A-90 Orlyonok (1972 – 1993) (also described as Orlan class / Project 904) 5 built 1 preserved Moscow Naval Museum LOA 191′ / 58.2 m
S-26 (1980 – 1993) preserved at Moscow Naval Museum. Transported in 2007 from Kaspiysk to Moscow along Volga River.
Lun Class / Project 903 (1987 – late 1990s) LOA 242′ / 73.8 m weight 286 tons empty. Powered by 8 turbo-jet engines, 4 on either side of the cockpit, this would have been armed with a complement of 6 moskit anti-ship missiles, in fixed tubes in pairs along the top of the fuselage.

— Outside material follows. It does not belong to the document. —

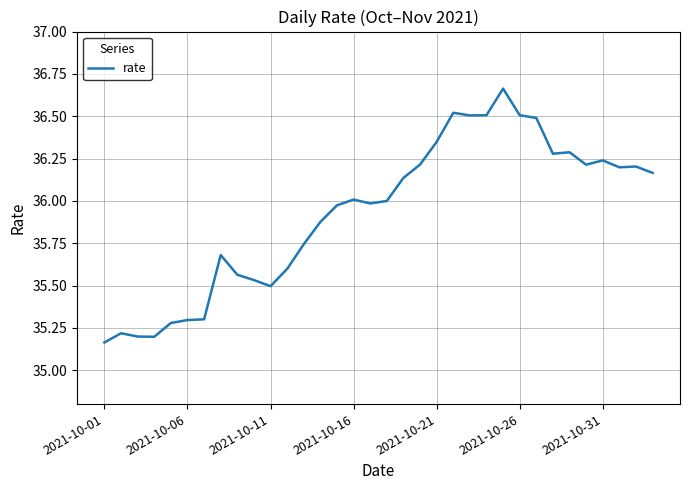

What is the difference between the maximum and minimum values?

1.5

MD-160 (1987-late 1990s) Laid up in Kaspiysk, Republic of Dagestan on the Caspian Sea for a very long time. In Aug. 2020 this apparently intact ekranoplan was moved about 110 km South along the Caspian coast to Derbent, Dagestan, where it appears to be beached about 12 km south of the city along the coast. It is reportedly intended to be displayed in the Patriot Park as a memorial or museum exhibit.
Spasatel / Project 9038 variant. (unfinished – construction ca. late 1980s-1991) Originally intended to be a second Project 903 Lun class, the design was revised to become a maritime search and rescue or ambulance transport. With the collapse of the Soviet Union, the project was left uncompleted in 1991. The unfinished craft has been stored at Nizhny Novgorod East of the Volga shipyard and was moved outside during 2016. There appears to be interest in resuming the project. The dismantled craft looks relatively intact, with tail surfaces and both wings stacked separately along the length of the enormous fuselage.
Korabl Maket KM “Caspian Sea Monster” LOA 302′ / 92 m TDISP (1966-1980) After it was damaged it was allowed to sink. It was larger than the later Lun-class ekranoplan, with some differences in the tail structure and wings, had 10 turbojet engines, and was unarmed.